Is segregation really the best means to rocket a female into Formula 1? There were plenty who said otherwise when W Series (see what they did there?) was launched last autumn. The all-female, one-make single-seater series kicks off next month and it’ll draw attention and contention in equal measure.
Devised by, among others, David Coulthard and Adrian Newey, the series is well intentioned. Unlike stick-and-ball sports, women can compete with men in motorsport, but still there’s a depressing lack of numbers and opportunity. W Series could change that.
A rigorous selection process led to 18 women being hand-picked to compete in the six-round series, which begins at Hockenheim on 3/4 May and ends at Brands Hatch on 10/11 August. Among them are five Brits, including Jamie Chadwick, 20, who last year became the first woman to win a Formula 3 race. Her profile is growing on merit, so surely she has the most to lose.

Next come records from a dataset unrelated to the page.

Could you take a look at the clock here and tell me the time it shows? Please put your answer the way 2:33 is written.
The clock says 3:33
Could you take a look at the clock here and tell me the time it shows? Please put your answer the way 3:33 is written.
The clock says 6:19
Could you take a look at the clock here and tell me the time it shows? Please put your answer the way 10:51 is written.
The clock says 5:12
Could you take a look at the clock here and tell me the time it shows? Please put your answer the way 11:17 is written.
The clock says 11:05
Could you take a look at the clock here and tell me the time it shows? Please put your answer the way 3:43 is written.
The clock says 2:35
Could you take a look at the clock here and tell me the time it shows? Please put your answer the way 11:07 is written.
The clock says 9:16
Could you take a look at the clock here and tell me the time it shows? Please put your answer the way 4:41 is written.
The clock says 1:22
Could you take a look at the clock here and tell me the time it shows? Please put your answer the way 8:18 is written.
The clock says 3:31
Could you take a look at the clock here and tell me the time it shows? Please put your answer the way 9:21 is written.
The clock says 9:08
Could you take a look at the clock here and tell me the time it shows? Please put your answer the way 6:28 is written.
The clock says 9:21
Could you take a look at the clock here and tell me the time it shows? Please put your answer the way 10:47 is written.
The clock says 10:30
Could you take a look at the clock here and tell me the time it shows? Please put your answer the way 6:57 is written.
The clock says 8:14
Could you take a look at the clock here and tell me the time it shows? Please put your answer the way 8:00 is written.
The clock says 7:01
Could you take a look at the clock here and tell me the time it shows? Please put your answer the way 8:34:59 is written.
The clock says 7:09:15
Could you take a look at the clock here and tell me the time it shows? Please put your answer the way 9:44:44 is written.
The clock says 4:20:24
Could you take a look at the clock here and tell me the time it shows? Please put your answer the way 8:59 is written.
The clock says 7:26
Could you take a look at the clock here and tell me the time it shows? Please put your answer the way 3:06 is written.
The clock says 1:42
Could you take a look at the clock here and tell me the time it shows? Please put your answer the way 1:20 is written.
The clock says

“You could say that, but I also have the most to gain,” she counters. “When I was looking at my options for this year, the new FIA F3 series wasn’t one of them because it’s €800,000 to €1 million for a season.”
In contrast, W Series entries are fully funded, so drivers don’t pay to race – and there’s big prize money: US$500,000 (£382,000) for the champion out of a total fund of US$1.5 million (£1.1m). Chadwick couldn’t ignore that.